◆ YOUR OBJECTIVE: Check every line of the records below for the string "Rapid" and copy the ones that have it.

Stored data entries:
────────────────────
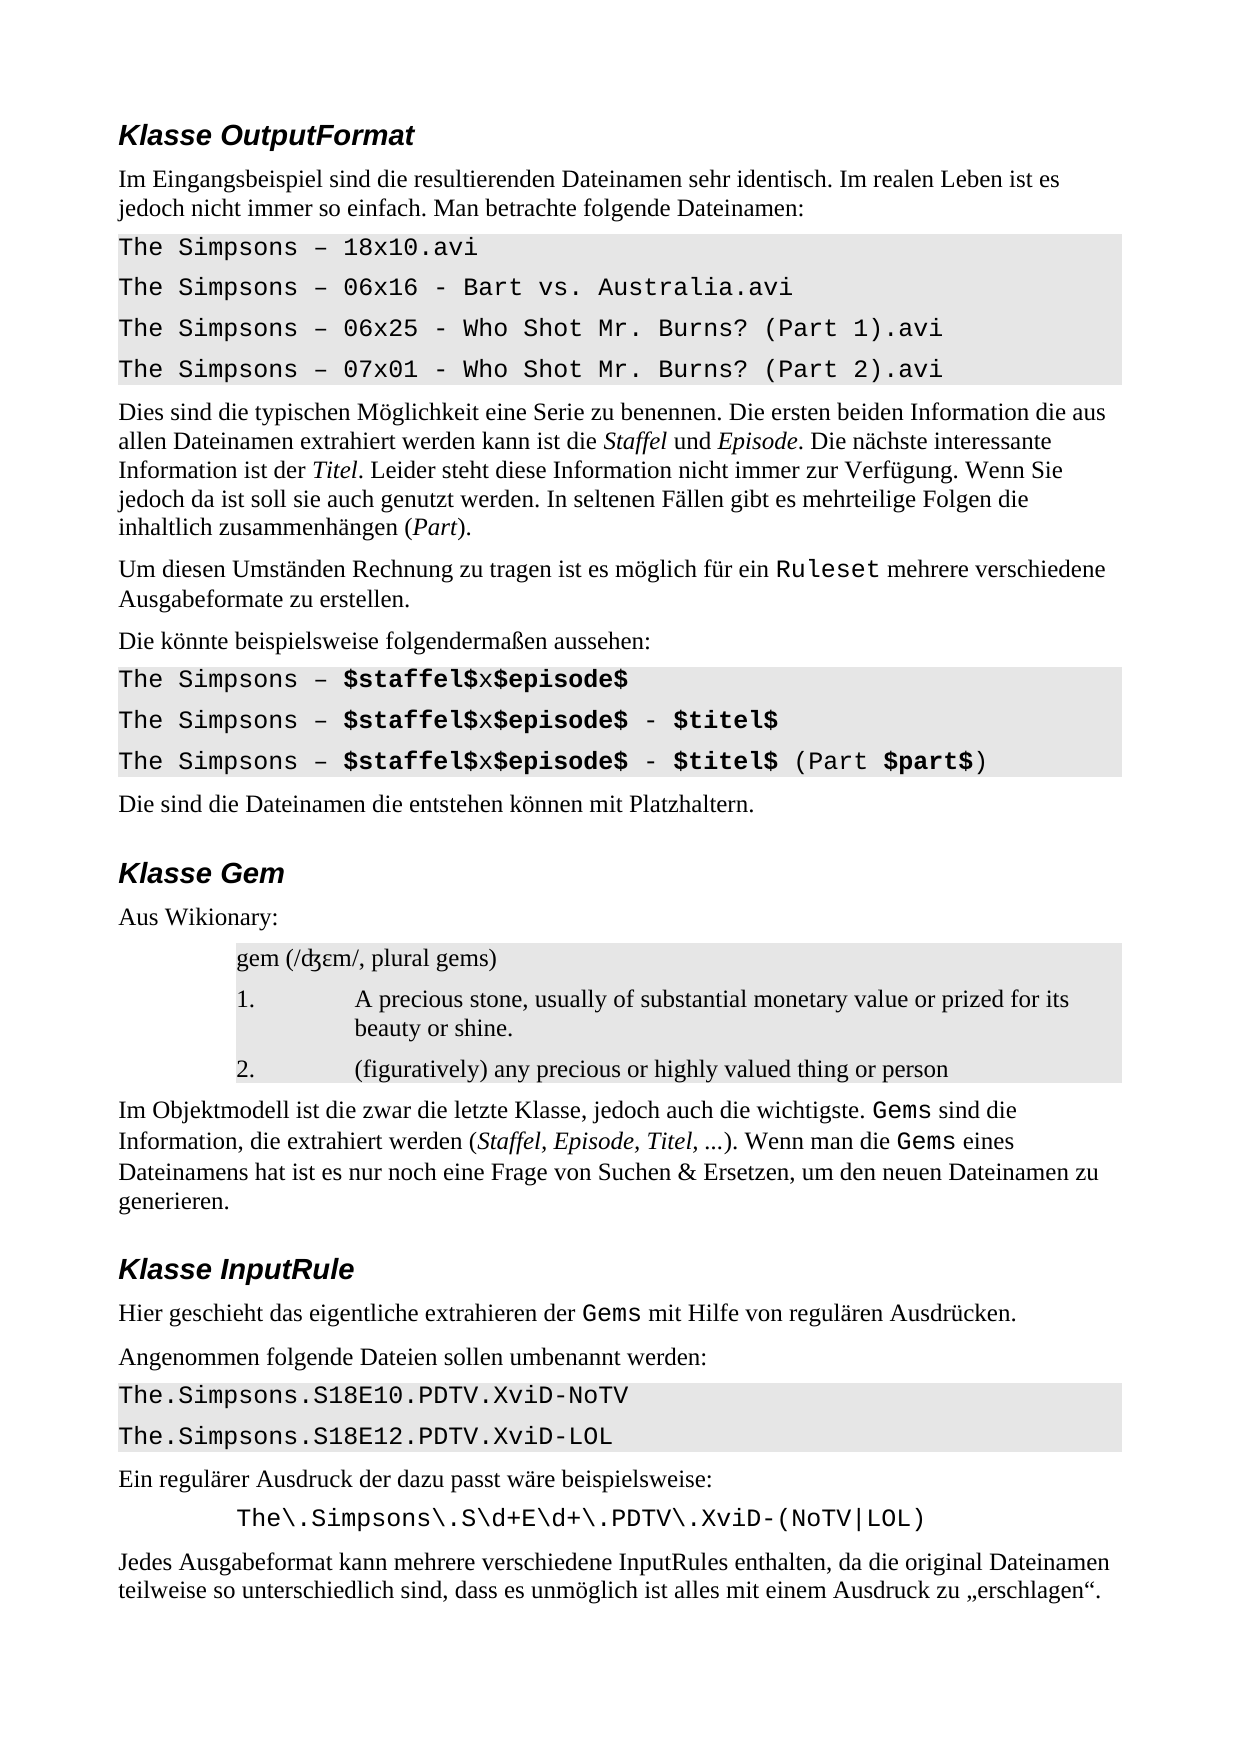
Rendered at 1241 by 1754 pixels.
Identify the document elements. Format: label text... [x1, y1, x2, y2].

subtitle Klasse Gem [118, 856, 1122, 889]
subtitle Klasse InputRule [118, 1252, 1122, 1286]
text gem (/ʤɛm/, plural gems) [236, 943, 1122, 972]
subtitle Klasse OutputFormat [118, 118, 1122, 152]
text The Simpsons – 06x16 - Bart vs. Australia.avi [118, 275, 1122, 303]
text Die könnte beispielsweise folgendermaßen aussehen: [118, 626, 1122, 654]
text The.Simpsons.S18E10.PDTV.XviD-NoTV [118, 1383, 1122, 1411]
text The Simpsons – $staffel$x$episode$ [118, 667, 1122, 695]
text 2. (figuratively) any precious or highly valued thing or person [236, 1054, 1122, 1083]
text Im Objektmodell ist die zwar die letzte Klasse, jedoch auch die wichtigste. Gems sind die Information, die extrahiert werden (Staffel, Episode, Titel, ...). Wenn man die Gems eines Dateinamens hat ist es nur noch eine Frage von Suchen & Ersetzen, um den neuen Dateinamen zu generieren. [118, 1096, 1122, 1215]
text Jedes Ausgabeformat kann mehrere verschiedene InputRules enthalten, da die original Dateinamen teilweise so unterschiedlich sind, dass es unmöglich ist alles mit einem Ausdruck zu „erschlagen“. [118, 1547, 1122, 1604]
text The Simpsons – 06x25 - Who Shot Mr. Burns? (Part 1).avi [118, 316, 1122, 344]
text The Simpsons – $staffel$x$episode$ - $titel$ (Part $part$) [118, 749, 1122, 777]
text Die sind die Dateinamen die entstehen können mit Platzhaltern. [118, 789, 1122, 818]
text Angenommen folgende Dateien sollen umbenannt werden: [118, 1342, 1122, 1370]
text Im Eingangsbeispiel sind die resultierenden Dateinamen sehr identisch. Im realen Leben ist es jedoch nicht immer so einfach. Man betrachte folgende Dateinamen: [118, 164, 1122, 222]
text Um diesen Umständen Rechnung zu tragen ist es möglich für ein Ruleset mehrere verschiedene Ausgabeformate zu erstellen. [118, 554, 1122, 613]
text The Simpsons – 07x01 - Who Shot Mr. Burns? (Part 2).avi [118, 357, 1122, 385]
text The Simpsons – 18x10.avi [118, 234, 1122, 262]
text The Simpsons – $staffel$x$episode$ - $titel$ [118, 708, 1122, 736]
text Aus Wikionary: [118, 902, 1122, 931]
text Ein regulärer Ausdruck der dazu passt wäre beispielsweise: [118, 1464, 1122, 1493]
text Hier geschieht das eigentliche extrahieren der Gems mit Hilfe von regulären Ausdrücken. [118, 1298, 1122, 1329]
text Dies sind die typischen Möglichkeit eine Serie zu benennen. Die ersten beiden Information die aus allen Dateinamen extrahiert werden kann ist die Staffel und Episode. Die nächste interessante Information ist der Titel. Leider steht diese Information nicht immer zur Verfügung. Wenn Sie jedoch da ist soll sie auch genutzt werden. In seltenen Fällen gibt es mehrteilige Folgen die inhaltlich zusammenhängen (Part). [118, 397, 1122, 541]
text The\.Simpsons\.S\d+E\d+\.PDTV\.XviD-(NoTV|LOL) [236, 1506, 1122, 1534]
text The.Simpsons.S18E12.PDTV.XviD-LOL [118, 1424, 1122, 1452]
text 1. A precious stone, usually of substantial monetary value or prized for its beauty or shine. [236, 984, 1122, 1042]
────────────────────
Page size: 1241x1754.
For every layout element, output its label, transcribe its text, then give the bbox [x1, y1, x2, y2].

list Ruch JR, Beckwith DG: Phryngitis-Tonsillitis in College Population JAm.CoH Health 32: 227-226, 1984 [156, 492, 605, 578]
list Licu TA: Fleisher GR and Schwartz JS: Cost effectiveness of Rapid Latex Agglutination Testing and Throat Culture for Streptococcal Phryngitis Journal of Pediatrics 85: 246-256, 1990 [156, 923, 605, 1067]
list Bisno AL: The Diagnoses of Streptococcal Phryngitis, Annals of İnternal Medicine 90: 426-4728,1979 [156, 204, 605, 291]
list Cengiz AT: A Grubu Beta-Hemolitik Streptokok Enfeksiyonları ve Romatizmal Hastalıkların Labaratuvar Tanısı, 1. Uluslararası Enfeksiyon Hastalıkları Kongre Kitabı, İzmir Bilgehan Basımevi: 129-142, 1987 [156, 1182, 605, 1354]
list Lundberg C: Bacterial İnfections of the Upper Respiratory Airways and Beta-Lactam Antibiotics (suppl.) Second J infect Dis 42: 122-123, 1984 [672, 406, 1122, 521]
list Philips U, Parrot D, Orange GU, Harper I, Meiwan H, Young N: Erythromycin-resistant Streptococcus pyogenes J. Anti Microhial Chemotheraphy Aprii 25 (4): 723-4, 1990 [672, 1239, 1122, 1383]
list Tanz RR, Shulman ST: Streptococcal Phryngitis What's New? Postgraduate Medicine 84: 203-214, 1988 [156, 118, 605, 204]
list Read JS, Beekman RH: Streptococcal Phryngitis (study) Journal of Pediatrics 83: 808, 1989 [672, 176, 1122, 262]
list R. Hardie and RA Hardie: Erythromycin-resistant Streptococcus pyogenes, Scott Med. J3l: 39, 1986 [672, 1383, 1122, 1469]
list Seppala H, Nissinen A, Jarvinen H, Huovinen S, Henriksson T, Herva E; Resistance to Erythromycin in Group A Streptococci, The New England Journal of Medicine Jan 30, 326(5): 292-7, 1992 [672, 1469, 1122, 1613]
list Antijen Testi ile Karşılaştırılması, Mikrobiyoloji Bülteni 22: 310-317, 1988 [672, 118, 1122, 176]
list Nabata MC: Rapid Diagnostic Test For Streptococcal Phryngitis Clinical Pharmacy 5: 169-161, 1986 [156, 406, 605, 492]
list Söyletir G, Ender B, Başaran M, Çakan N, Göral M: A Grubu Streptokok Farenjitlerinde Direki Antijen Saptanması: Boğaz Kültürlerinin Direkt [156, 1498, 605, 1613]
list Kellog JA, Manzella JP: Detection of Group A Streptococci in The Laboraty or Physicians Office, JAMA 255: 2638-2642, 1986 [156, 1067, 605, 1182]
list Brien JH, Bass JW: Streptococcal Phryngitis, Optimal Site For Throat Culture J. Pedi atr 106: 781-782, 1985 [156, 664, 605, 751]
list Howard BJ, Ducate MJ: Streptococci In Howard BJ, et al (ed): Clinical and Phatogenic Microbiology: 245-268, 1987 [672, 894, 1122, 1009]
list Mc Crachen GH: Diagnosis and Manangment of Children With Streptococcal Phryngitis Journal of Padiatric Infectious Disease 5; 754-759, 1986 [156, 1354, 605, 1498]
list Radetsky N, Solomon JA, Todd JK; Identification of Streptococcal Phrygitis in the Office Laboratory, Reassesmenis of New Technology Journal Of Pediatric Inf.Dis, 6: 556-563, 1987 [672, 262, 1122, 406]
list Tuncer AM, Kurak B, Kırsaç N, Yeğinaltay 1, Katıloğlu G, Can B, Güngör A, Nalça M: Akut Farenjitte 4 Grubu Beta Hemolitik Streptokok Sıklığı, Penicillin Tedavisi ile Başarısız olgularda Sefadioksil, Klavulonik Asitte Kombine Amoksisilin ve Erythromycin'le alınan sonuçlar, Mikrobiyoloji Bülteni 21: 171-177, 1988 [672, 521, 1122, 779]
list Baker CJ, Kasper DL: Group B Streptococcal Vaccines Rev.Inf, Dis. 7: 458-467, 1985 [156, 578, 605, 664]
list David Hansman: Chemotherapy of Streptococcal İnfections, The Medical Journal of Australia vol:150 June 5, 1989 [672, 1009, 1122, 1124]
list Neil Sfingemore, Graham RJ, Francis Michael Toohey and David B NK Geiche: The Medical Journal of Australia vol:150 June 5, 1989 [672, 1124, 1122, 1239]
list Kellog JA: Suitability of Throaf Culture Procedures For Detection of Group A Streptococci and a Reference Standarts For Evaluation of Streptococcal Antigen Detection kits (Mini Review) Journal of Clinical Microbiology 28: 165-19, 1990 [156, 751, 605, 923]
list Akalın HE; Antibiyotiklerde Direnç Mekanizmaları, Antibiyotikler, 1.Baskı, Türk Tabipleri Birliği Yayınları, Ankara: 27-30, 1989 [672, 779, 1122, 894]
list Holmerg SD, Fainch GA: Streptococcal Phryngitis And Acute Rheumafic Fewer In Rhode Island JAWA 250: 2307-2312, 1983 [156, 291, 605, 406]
────────────────────
◆ ANSWER BOX:
list Licu TA: Fleisher GR and Schwartz JS: Cost effectiveness of Rapid Latex Agglutination Testing and Throat Culture for Streptococcal Phryngitis Journal of Pediatrics 85: 246-256, 1990 [156, 923, 605, 1067]
list Nabata MC: Rapid Diagnostic Test For Streptococcal Phryngitis Clinical Pharmacy 5: 169-161, 1986 [156, 406, 605, 492]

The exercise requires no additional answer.